Excerpted text:
Key messageThe accuracy of remote sensing-based models of forest attributes could be improved by controlling the spatial registration of field and remote sensing data. We have demonstrated the potential of an algorithm matching plot-level field tree positions with lidar canopy height models and derived local maxima to achieve a precise registration automatically.
Context
The accuracy of remote sensing-based estimates of forest parameters depends on the quality of the spatial registration of the training data.
Aims
This study introduces an algorithm called RegisTree to correct field plot positions by matching a spatialized field tree height map with lidar canopy height models (CHMs).
Methods
RegisTree is based on a point (field positions) to surface (CHM) adjustment approach modified to ensure that at least one field tree position corresponds to CHM local maxima.

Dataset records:
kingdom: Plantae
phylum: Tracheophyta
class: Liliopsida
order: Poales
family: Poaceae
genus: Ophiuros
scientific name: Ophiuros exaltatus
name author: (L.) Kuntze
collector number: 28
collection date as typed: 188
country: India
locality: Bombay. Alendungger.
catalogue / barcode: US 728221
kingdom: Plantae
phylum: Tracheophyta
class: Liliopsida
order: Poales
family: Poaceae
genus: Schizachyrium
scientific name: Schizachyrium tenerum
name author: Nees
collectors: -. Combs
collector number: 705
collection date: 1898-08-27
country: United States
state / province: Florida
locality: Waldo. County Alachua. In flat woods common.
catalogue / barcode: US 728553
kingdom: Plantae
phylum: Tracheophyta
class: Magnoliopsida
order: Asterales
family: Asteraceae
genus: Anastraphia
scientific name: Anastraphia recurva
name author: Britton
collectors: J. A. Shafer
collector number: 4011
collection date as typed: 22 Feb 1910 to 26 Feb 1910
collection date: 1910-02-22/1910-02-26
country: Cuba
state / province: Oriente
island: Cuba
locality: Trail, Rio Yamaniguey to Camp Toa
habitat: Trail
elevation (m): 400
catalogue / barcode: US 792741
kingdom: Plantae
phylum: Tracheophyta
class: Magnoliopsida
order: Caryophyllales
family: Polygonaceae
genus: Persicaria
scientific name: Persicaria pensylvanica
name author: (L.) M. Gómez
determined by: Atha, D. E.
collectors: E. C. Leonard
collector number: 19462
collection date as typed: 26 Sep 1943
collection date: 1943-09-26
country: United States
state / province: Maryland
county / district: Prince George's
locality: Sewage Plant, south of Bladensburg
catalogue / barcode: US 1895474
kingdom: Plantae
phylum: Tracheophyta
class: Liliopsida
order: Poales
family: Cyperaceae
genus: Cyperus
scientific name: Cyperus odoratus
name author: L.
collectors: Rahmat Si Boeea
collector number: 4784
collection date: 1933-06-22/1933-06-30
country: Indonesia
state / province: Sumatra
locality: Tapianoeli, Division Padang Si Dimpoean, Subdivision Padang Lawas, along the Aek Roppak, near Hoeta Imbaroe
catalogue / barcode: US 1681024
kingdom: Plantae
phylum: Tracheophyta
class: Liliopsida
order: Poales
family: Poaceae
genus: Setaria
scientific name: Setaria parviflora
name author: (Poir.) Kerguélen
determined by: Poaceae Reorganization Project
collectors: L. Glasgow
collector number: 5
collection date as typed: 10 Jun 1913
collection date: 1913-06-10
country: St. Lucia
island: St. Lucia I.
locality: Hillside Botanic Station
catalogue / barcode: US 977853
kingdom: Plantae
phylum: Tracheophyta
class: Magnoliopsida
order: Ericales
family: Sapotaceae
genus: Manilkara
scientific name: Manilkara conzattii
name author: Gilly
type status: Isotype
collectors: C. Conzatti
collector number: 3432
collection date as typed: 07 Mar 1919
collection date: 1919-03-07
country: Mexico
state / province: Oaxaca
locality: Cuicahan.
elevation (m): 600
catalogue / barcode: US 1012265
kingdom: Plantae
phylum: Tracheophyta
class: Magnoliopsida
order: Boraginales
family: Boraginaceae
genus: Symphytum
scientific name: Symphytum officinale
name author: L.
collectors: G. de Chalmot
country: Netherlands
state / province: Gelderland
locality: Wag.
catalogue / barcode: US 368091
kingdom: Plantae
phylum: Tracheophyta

Prompt A:
Can you rewrite the paragraph of the RegisTree abstract beginning "RegisTree is based on a point" as a short list that keeps its main facts?
Prompt B:
According to the RegisTree abstract, what does the accuracy of remote sensing-based estimates of forest parameters depend on?
Prompt C:
Could you extend the RegisTree abstract, starting right after its last sentence?
None of these entries are used here.

Written reply A:
- RegisTree uses a point-to-surface adjustment approach.
- The points are field positions, and the surface is the CHM.
- The approach is modified so that at least one field tree position corresponds to CHM local maxima.

Written reply B:
It depends on the quality of the spatial registration of the training data.

Written reply C:
Results
RegisTree has been validated with respect to positioning errors and the performance of lidar-derived estimation of plot volume. Overall, RegisTree enabled to register field plots surveyed in a range of forest conditions with a precision of 1.5 m (± 1.23 m), but a higher performance for conifer plots, and a limited efficiency in homogeneous stands, having similar heights. Improved plot positions were found to have a limited impact on volume predictions under the range of tested conditions, with a gain up to 1.3%.
Conclusion
RegisTree could be used to improve the forest plot position from field surveys collected with low-grade GPS and to contribute to the development of processing chains of 3D remote sensing-based models of forest parameters.